I don’t have all the answers. I don’t even have the answer as to whether I will still be playing in a week. But of all the F2P/B2P MMOs out there that I have tried, GW2 is the only one that has felt “real” enough to “matter.” As in, time you spent playing and unlocking things would still provide utility years later. Granted, the marketing department is nearly nonexistent, the balance team doesn’t play their own game (although someone is recently cleaning house), and you can never really tell with NCSoft titles how long they are for the world. However! I am glad Guild Wars 2 has made it to the ten years mark, and here’s hoping it goes on for another ten. Or at least as long as my interest persists.
Posted on September 6, 2022, in Guild Wars 2 and tagged Anniversary, Compulsion, Explicit Schedule of Villainy, Guild Wars 2, What Am I Doing With My Life?. Bookmark the permalink. 2 Comments.

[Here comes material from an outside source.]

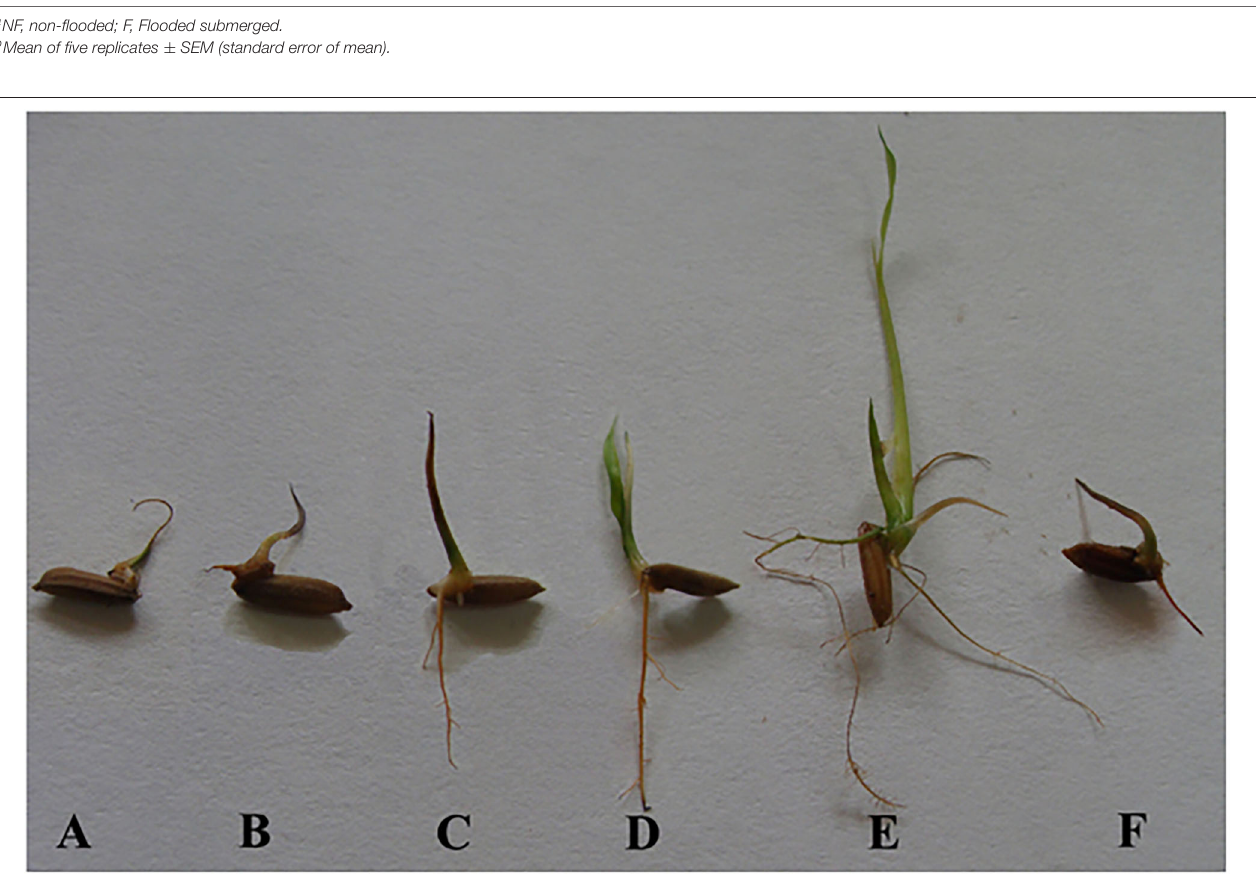
FIGURE 1 | Root and shoot growth of 7-day-old rice ( cv. IR-42) seedlings exposed to submergence stress under gnotobiotic conditions . (A) 0.03M MgSO 4 (negative control); (B) Bacillus sp. (AR-ACC1); (C) Methylophaga sp. (AR-ACC3); (D) Paenibacillus sp. (ANR-ACC3); (E) Microbacterium sp. (AR-ACC2); (F) AVG (positive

My main issue with GW2 is that from my perspective it has fairly consistently declined in individuality throughout the entire ten years. When it launched it was a genuine original in the mmorpg space and now it’s a WoW-clone at core with a lot of legacy content draped over it, like a kid wearing the entire contents of a dressing-up box. That still makes it a lot of fun – it may well be the most fun of all the current crop of mmorpgs, free or otherwise – but it’s a commercial and artistic compromise compared to the relative clarity of purpose of the original.
Unfortunately, players who really responded to that first vision, as I did, never constituted a commercially-viable audience and the history of the game is the chase to turn that around, something it seems, after ten years, ANEt have finally achieved. Good luck to them. I’ll be back, now and then, but I’m finding other, newer games a lot more to my tastes these days.